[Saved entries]

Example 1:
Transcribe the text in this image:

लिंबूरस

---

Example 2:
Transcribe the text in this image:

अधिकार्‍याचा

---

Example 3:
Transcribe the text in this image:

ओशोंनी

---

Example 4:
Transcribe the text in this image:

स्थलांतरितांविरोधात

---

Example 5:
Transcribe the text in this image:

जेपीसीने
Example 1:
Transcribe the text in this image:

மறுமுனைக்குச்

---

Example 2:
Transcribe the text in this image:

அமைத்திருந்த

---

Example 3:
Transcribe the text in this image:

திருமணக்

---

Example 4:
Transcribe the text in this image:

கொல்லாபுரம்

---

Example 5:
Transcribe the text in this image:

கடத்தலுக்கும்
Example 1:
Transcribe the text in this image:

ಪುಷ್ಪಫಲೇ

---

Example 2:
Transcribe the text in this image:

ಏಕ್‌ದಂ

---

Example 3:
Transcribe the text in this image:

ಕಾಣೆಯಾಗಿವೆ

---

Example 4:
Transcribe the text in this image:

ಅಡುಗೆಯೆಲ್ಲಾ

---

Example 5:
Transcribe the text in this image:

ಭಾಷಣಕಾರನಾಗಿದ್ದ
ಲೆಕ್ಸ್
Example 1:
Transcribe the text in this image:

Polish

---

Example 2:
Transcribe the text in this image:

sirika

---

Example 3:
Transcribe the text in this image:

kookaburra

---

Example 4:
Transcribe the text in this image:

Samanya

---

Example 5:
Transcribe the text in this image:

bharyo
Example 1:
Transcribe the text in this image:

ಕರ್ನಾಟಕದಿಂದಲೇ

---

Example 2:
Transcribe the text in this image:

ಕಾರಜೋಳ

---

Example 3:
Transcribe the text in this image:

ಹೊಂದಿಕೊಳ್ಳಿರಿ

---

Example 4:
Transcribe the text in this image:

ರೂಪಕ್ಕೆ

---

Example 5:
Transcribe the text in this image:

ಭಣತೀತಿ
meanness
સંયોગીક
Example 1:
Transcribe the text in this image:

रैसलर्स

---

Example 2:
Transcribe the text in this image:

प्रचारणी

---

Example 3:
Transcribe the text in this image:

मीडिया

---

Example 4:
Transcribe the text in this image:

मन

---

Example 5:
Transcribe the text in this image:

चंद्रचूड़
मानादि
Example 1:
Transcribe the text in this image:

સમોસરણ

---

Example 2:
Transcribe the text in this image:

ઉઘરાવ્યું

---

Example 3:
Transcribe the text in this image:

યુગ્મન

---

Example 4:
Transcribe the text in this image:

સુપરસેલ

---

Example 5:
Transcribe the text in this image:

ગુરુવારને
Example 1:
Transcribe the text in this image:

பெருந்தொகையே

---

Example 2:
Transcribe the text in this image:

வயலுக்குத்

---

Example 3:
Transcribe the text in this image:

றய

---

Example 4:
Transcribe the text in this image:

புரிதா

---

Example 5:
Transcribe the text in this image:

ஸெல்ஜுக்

YOUR TASK:
Copy out every line of the data above, exactly as given.

REPLY TO THE TASK:
Example 1:
Transcribe the text in this image:

लिंबूरस

---

Example 2:
Transcribe the text in this image:

अधिकार्‍याचा

---

Example 3:
Transcribe the text in this image:

ओशोंनी

---

Example 4:
Transcribe the text in this image:

स्थलांतरितांविरोधात

---

Example 5:
Transcribe the text in this image:

जेपीसीने
Example 1:
Transcribe the text in this image:

மறுமுனைக்குச்

---

Example 2:
Transcribe the text in this image:

அமைத்திருந்த

---

Example 3:
Transcribe the text in this image:

திருமணக்

---

Example 4:
Transcribe the text in this image:

கொல்லாபுரம்

---

Example 5:
Transcribe the text in this image:

கடத்தலுக்கும்
Example 1:
Transcribe the text in this image:

ಪುಷ್ಪಫಲೇ

---

Example 2:
Transcribe the text in this image:

ಏಕ್‌ದಂ

---

Example 3:
Transcribe the text in this image:

ಕಾಣೆಯಾಗಿವೆ

---

Example 4:
Transcribe the text in this image:

ಅಡುಗೆಯೆಲ್ಲಾ

---

Example 5:
Transcribe the text in this image:

ಭಾಷಣಕಾರನಾಗಿದ್ದ
ಲೆಕ್ಸ್
Example 1:
Transcribe the text in this image:

Polish

---

Example 2:
Transcribe the text in this image:

sirika

---

Example 3:
Transcribe the text in this image:

kookaburra

---

Example 4:
Transcribe the text in this image:

Samanya

---

Example 5:
Transcribe the text in this image:

bharyo
Example 1:
Transcribe the text in this image:

ಕರ್ನಾಟಕದಿಂದಲೇ

---

Example 2:
Transcribe the text in this image:

ಕಾರಜೋಳ

---

Example 3:
Transcribe the text in this image:

ಹೊಂದಿಕೊಳ್ಳಿರಿ

---

Example 4:
Transcribe the text in this image:

ರೂಪಕ್ಕೆ

---

Example 5:
Transcribe the text in this image:

ಭಣತೀತಿ
meanness
સંયોગીક
Example 1:
Transcribe the text in this image:

रैसलर्स

---

Example 2:
Transcribe the text in this image:

प्रचारणी

---

Example 3:
Transcribe the text in this image:

मीडिया

---

Example 4:
Transcribe the text in this image:

मन

---

Example 5:
Transcribe the text in this image:

चंद्रचूड़
मानादि
Example 1:
Transcribe the text in this image:

સમોસરણ

---

Example 2:
Transcribe the text in this image:

ઉઘરાવ્યું

---

Example 3:
Transcribe the text in this image:

યુગ્મન

---

Example 4:
Transcribe the text in this image:

સુપરસેલ

---

Example 5:
Transcribe the text in this image:

ગુરુવારને
Example 1:
Transcribe the text in this image:

பெருந்தொகையே

---

Example 2:
Transcribe the text in this image:

வயலுக்குத்

---

Example 3:
Transcribe the text in this image:

றய

---

Example 4:
Transcribe the text in this image:

புரிதா

---

Example 5:
Transcribe the text in this image:

ஸெல்ஜுக்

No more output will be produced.